First stone lighthouse lit by only 24 candles
The first documented lighthouse was the Lighthouse of Alexandria, built in 200 BC on the island of Pharos by the Egyptian Emperor Ptolemy. Considered as one of the Seven Wonders of the World, it is thought to have been 492 ft (150 metres) high – about three times taller than modern lighthouses.
Graphic reconstruction of the Lighthouse of Alexandria
Romans emperors built many lighthouses – called Pharos – to assist their navigators. After their conquest of Britain, beginning in 43 AD, they built two lighthouses at Dover. The surviving one is the oldest lighthouse in England and still stands in the Dover Castle grounds.
The world’s tallest brick lighthouse, the Lanterna at Genoa, was built in 1543. It still stands proud at 246 ft (75m) tall.

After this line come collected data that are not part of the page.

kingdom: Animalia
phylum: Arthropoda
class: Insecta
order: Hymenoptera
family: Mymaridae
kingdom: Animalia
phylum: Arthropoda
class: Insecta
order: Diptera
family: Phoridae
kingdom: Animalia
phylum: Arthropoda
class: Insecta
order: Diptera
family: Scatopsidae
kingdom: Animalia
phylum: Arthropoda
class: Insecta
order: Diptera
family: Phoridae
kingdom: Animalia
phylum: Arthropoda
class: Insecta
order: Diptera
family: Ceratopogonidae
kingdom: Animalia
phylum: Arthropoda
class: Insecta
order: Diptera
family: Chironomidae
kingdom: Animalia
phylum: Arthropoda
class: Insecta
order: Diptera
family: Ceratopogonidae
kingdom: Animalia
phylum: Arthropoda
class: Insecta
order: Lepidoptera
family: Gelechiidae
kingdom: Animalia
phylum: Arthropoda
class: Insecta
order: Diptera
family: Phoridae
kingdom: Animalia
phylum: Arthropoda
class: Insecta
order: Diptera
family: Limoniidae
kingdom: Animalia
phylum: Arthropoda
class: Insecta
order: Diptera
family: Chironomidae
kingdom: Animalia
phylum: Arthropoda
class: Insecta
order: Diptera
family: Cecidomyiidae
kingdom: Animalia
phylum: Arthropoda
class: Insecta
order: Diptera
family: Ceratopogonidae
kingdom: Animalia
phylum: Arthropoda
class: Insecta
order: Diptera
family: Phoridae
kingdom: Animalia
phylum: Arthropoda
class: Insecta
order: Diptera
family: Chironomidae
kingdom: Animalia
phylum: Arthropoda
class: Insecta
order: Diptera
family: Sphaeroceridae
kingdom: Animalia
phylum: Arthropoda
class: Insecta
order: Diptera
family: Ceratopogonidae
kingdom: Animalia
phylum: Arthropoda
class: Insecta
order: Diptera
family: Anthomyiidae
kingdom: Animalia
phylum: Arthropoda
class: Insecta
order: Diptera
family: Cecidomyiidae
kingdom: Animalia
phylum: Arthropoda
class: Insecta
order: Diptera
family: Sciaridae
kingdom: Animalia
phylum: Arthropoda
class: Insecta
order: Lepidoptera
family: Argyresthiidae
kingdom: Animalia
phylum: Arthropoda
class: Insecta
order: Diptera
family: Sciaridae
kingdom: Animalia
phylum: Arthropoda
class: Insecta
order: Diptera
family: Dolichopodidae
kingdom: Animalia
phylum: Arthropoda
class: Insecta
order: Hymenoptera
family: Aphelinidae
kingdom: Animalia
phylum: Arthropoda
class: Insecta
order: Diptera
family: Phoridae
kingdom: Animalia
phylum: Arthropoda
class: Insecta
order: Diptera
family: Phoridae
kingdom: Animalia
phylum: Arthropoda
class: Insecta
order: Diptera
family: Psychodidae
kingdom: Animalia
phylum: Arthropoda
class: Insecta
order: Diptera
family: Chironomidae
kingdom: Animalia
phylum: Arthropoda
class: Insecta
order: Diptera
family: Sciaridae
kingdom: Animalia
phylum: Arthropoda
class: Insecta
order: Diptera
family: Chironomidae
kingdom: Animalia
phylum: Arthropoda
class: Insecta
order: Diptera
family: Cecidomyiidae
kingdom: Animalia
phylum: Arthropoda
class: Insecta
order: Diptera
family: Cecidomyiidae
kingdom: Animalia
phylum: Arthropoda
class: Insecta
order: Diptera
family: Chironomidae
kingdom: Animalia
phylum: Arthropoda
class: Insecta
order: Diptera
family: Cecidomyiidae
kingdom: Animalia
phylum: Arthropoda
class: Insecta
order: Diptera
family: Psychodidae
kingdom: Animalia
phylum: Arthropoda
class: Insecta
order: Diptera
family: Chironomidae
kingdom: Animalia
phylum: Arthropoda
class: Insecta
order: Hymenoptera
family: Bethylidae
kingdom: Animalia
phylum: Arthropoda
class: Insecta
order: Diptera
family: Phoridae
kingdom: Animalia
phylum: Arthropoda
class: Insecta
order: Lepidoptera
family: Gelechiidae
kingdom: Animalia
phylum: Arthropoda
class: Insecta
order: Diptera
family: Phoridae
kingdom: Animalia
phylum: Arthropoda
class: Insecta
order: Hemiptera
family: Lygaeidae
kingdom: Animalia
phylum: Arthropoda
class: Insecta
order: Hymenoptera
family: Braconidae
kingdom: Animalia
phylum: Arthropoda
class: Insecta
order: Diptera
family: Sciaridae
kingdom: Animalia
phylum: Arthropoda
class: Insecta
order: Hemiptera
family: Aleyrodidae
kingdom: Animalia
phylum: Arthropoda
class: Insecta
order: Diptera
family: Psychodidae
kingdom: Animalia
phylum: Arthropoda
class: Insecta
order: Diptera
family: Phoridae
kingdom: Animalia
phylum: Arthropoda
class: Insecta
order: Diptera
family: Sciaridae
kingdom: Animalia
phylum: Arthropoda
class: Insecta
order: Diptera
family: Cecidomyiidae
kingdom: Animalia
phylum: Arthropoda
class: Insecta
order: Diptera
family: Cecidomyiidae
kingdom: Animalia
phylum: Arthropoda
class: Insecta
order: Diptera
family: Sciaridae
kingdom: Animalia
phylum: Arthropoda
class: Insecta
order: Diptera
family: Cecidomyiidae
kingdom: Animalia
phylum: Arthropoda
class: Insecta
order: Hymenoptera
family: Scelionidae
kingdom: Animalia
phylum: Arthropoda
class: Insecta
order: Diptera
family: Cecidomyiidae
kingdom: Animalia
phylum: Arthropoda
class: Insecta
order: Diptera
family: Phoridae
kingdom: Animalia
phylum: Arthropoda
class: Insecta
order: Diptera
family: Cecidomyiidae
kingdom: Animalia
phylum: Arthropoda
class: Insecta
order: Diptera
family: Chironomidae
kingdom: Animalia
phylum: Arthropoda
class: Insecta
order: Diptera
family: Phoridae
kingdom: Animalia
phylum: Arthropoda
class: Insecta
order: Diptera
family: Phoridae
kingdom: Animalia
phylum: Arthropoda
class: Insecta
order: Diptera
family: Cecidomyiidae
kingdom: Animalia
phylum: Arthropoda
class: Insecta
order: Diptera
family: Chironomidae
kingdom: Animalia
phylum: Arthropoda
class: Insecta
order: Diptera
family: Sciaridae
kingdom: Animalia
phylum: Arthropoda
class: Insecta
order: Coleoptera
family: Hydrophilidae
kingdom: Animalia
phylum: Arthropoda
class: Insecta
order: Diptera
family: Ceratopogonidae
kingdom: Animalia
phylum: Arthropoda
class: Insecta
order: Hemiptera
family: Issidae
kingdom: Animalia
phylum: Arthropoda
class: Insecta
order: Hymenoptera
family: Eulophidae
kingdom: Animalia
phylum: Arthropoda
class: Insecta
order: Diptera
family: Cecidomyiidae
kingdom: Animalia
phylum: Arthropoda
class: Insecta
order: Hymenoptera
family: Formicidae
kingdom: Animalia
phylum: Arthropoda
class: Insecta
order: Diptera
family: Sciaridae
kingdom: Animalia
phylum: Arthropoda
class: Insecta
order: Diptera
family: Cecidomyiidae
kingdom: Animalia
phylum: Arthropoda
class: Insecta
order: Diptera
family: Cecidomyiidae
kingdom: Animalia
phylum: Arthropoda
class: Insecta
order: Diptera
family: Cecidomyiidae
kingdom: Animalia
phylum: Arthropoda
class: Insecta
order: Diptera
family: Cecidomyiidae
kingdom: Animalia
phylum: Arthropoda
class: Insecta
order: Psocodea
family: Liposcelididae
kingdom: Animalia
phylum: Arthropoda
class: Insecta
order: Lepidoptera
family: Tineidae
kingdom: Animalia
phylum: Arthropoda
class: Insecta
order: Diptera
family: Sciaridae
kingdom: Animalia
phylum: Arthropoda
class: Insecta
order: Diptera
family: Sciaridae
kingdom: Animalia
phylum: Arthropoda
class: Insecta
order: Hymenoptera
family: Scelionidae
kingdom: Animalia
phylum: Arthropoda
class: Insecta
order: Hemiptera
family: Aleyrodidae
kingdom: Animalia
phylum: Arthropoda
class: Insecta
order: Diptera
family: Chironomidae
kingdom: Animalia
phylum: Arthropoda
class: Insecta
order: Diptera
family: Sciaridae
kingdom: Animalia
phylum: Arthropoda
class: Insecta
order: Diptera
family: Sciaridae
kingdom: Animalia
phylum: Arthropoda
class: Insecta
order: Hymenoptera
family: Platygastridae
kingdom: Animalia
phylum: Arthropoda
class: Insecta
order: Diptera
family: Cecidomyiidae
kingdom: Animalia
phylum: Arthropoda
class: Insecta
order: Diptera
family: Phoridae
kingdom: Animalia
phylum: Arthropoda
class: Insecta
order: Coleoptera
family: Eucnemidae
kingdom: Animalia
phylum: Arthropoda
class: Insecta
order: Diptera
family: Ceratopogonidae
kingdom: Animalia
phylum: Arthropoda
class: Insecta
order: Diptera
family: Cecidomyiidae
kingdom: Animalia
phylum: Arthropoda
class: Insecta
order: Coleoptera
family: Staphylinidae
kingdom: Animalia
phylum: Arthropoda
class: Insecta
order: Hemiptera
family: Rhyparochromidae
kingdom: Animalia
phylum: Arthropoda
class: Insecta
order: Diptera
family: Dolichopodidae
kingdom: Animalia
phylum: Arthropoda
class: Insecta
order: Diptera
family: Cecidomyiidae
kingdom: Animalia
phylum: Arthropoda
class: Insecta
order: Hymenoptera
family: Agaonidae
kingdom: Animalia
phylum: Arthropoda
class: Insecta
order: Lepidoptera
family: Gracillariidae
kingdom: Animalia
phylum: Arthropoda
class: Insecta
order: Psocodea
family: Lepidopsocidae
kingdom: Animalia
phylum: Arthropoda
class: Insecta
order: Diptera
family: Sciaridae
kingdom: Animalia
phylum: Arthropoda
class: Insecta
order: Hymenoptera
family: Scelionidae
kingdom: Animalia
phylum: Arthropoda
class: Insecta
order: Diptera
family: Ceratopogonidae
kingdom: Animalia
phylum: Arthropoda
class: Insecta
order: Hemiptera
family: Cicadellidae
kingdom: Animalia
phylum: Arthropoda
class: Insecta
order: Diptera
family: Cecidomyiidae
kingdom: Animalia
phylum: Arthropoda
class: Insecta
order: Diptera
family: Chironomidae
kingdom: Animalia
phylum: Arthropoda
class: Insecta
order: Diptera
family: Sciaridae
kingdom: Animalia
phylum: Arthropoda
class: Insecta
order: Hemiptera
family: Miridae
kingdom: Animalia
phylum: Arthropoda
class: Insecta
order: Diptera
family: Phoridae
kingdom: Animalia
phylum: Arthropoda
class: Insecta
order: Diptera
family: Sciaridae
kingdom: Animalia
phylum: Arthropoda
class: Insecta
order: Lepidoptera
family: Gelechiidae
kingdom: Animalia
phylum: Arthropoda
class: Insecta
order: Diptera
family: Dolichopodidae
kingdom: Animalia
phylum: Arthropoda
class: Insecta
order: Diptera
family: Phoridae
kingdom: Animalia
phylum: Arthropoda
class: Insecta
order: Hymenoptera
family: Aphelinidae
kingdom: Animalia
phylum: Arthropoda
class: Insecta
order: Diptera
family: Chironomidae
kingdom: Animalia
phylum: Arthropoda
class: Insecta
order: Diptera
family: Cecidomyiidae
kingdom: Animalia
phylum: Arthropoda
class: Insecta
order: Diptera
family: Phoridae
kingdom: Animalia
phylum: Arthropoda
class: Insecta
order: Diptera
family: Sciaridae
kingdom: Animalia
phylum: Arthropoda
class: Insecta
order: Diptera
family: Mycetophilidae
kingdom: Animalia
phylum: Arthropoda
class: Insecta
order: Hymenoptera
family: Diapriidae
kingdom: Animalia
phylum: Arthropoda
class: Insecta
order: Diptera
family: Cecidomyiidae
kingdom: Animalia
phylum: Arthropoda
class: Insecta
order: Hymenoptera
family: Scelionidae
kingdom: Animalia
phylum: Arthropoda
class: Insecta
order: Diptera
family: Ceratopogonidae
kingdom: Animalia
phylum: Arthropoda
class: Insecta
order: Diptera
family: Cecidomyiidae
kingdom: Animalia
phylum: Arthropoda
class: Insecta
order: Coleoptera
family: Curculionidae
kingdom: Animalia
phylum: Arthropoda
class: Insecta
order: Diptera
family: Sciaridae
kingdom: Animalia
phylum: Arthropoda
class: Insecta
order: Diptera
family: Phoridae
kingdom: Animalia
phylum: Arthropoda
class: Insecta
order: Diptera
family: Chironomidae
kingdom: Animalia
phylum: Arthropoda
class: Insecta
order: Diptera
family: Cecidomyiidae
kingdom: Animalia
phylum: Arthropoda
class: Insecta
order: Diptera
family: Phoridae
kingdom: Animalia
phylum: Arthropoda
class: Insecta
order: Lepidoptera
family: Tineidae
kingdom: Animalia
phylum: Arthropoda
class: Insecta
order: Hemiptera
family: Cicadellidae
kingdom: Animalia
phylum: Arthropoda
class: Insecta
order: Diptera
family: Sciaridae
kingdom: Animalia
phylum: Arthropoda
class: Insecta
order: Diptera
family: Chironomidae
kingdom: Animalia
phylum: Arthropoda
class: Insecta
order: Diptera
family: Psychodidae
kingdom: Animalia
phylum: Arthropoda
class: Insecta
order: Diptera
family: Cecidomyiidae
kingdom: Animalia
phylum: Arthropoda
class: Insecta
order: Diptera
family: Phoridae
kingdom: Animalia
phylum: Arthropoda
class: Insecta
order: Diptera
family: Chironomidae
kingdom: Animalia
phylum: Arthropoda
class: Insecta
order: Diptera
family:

The world’s first stone lighthouse was the Smeaton Eddystone (pictured), built just south of Plymouth, England in 1756 by John Smeaton, the “Father of Civil Engineering.” It was lit with only 24 candles. The Eddystone lasted 47 years until it was floored by fire. It was then dismantled and built on a neighboring rock.
Despite navigation available by GPS (Global Positioning System), lighthouses are still in use. Modern lighthouses, however, are automated and they light up to the equivalent of 20 million candles, lit by high pressure xenon lamps reflected through huge Fresnel lenses.
The Yokohama Marine Tower, a 348 ft (106m) high steel tower at Yamashita Park, Yokohama is one of the highest lighthouses in the world. It is however, a fair amount shorter than the world’s highest lighthouse, the Jeddah Light in Jeddah, Saudi Arabia – it stands 436 feet (133 m) high.